- Your assignment
Copy the part of the passage about Gordon Kahl that opens with the words containing "I'm not surprised" and closes with "might be next.", substituting "federal agents" for "federal police".

- Selected excerpt
= = =

I'm not surprised at the general lack of interest in answering this question. The federal police in the United States have proved that they will commit murder, aggravated by foul torture, and conspire to corrupt judicial inquiries into their crimes by threatening witnesses, suborning perjury, and subverting juries by sneaking stooges into them. And, since they've killed innocent people before, there's every reason to expect that they will do it again, and someone who answers this question too thoroughly might be next.
So let's get to the answering, immediately.
Gordon Kahl was a North Dakota farmer who had a legal hobby. When he wasn't plowing his fields, he studied the federal tax laws. His research convinced him that the US government was illegally collecting some part of its income tax revenue. He stopped filing his federal income tax forms - and, in fact, it's possible that he earned so little that he wasn't required to file. But when Gordon Kahl began calling for other people to also stop filing, someone in the Internal Revenue Service ordered him killed.
A team of US marshals was assigned to be the hit men. They planned a roadblock ambush for Gordon, where they intended to murder him with their guns. It happened that on that day Gordon's son, Yorie Kahl, was with his father, and, when the federal agents began shooting, they seriously wounded the boy.

= = =

- Provided material

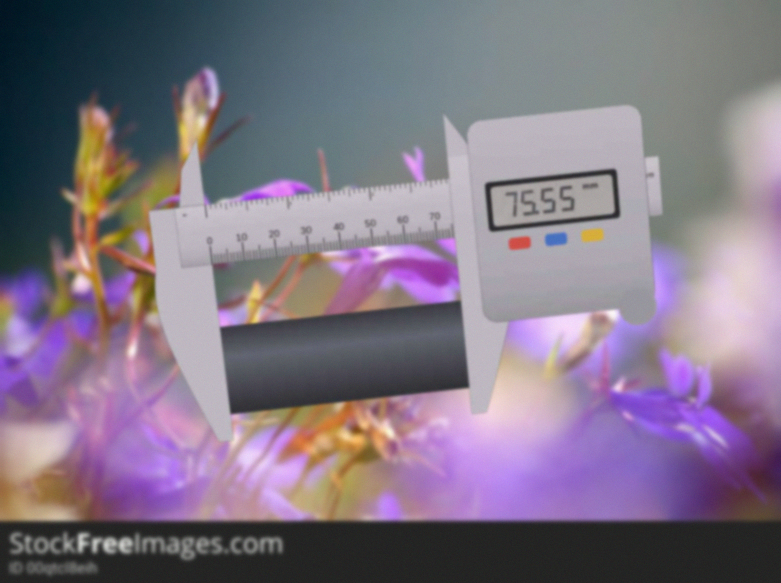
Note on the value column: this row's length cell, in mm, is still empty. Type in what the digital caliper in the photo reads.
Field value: 75.55 mm
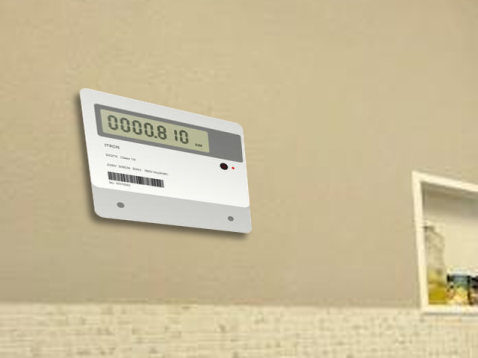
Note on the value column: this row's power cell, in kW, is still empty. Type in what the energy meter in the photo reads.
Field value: 0.810 kW
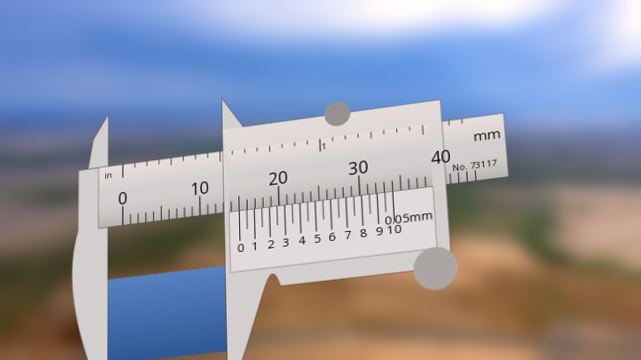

= = =

- Answer for the task
I'm not surprised at the general lack of interest in answering this question. The federal agents in the United States have proved that they will commit murder, aggravated by foul torture, and conspire to corrupt judicial inquiries into their crimes by threatening witnesses, suborning perjury, and subverting juries by sneaking stooges into them. And, since they've killed innocent people before, there's every reason to expect that they will do it again, and someone who answers this question too thoroughly might be next.